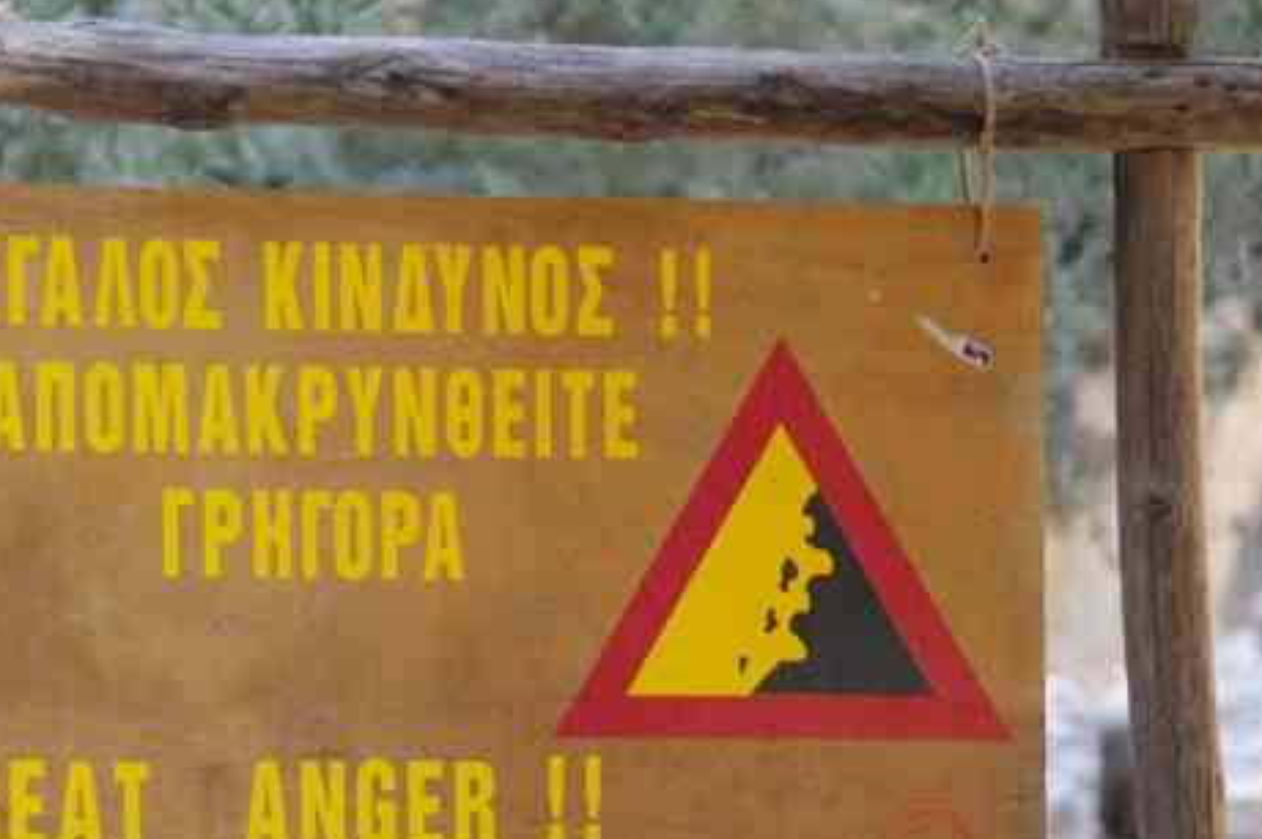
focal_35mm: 326
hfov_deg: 6.3
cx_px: 479
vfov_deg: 4.2
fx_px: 11420
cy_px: 672
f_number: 6.3
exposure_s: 1/125
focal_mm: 100
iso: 3200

^^^^^^^^^^^^^^^^

▶ [What is being asked]: Send back the data above verbatim, leaving out its pictures.

▶ [Result of this exercise]:
focal_35mm: 326
hfov_deg: 6.3
cx_px: 479
vfov_deg: 4.2
fx_px: 11420
cy_px: 672
f_number: 6.3
exposure_s: 1/125
focal_mm: 100
iso: 3200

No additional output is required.